● Extract to read

....

It was the farthest from the home patch we’d ever travelled together. On a whim back in the 1980s, Ronnie and I had decided to take a trip down to Cornwall for the May Day Obby Oss ceremonials in Padstow. I drove, and Ronnie did his ever-luminous trick of improvising a commentary – on the locations of Hardy novels, the mysteries of Bodmin Moor, and the diminutive hedged church of St Edenoc in Rock where John Betjeman is buried .
On May Day morning we walked into Padstow, amazed at a village cleansed of cars, decked up with oak branches and cowslips, and with most of the citizens dressed in white. For the rest of the day we jigged and sang in the procession, ensnared by the hypnotic rhythms of the “Morning Song” and words that seemed like a remnant of some lost May fertility chant. Ale was drunk and Ronnie proved to be an adept communicant, whirling in slow motion like a very English dervish. He was deep in a pagan rite hundreds of miles from home, but never for a moment seeming to be “out of his knowledge”.
A few years previously he’d written his seminal essay, An Inherited Perspective, about the complex ways place and landscape mould personality. He’d been on train journey to Lincoln, had passed unexpectedly through Helpston and seen in the distance the churchyard where John Clare is buried. “It was all over in seconds, the glimpse of the confined prospect of a great poet, but not before I had been reminded that he had thrived for only as long as he had been contained within those village boundaries.” He talks of how Clare’s “extraordinary ability to see furthest when the view was strictly limited” meant he was able to present the “indigenous eye at its purest and most naturally disciplined…(his) feeling for nature and the landscape of man deepens when it remains hedged about by familiar considerations.” Ronnie considered the development of his own landscape consciousness. He saw it as a constant interplay between an instinctive, unlettered, sensuous response, and the scientific, aesthetic and religious sensibilities developed later as a kind of overlay.

....

● Excerpted data
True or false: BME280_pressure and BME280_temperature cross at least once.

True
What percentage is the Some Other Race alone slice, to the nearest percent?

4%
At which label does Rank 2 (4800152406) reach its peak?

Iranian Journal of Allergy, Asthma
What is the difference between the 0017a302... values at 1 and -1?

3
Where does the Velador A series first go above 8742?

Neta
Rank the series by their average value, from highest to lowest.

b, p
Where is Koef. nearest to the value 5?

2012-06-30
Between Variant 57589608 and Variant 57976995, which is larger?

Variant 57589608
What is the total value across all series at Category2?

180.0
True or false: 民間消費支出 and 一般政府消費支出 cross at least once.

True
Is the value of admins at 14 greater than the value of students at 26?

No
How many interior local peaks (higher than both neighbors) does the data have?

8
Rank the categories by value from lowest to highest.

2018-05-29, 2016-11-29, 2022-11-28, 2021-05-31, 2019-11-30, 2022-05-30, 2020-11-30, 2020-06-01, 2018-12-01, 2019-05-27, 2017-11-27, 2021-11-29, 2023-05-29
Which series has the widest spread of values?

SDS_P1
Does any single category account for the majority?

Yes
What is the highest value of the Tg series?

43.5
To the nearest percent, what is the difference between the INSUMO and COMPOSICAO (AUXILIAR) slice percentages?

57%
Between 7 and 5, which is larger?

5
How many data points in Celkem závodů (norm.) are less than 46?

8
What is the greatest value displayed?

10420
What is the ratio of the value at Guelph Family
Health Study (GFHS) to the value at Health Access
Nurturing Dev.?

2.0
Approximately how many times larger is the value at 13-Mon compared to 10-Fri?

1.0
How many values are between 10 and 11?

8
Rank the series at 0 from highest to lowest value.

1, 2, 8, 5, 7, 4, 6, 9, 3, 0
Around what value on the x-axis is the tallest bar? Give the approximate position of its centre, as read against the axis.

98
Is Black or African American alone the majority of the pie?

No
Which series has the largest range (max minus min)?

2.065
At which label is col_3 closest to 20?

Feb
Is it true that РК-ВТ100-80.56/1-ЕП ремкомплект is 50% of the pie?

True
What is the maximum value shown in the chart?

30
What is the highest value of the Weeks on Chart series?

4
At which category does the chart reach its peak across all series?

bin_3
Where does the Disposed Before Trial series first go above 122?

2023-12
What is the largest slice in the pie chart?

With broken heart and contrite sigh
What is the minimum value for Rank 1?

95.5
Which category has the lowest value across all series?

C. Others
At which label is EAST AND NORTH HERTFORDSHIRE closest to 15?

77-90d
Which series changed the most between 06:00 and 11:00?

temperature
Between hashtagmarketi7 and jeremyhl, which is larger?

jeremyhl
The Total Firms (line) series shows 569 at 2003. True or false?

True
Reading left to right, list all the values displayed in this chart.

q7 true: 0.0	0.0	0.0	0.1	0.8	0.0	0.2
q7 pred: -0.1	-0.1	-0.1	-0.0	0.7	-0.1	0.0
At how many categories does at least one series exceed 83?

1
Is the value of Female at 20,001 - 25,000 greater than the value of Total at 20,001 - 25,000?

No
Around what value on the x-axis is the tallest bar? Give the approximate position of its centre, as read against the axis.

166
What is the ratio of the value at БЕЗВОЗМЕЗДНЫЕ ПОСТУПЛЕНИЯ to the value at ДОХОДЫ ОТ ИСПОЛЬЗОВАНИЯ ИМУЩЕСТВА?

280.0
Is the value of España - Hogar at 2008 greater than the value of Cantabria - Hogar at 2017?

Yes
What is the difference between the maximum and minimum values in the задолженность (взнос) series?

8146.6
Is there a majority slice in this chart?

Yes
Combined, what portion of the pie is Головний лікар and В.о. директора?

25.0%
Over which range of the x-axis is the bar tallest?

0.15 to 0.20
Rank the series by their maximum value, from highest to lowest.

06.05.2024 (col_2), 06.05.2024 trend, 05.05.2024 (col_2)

....

● Directions
**1)** In the passage about Ronnie, what is the title of his essay on how place and landscape shape personality?
**2)** Please carry on the passage about Ronnie, starting after its final sentence.
The listing was taken from a separate source.

● Numbered responses
**1)** An Inherited Perspective

**2)**
It’s tempting, if a tad facile, to see similarities between Ronnie and Clare, the poet he did so much to champion. Both men were born into the poor rural families. Both achieved monumental feats of self-education. Clare read Thompson’s poetry curled up in the fields; Ronnie was decoding to Gainsborough’s and Constable’s paintings when he was barely a teenager. Both produced their most majestic work from the lineaments of landscape and culture contained within a few square miles of their homes. And I sense an affinity between their restless, inquisitive engagements with the world. I always think of Ronnie when I read the opening stanzas of Clare’s elegiac ‘Remembrances’
When jumping time away on old crossberry way
& eating awes sugar plumbs ere they had lost the may
& skipping like a leveret before the peep of day
Walking with Ronnie was just like this, though we progressed more like tortoises than young hares. Everything had to be pondered – the views (“the Suffolk Highlands, dear boy!”), the inscriptions on gravestones, the intimate interiors of local artists’ houses. I could match him on botany (he diligently filled in his Wild Flower Society checklist every year) but just listened, starstruck, to his masterly storytelling about local history. Deeply engrossed, we missed closing times in pubs, and sat on field-banks nibbling peanuts instead. He would spin extravagant tales like the Worm of Wormingford, about the village where he lived in John Nash’s old house. I remember especially one autumn day in Polstead, just a few miles from his home. The narrative moved in parallel with our walk, from the village’s celebrated cherry trees to the crumbling stump of a Gospel Oak, under which St Cedd had reputedly preached. On the way he told, in gory detail, the full story of the village’s great historical scandal, the Red Barn Murder. In 1827 a village girl, Maria Marten, was shot dead by her lover in a Polstead barn. The hunt and trial of her killer became a national sensation. He was hanged in Bury St Edmunds before a crowd estimated at 20,000, and his flayed skin used to bind a book about the murder. How apt, Ronnie added as a footnote, that his friend the distinguished crime writer, Ruth Rendell, now lived in the village….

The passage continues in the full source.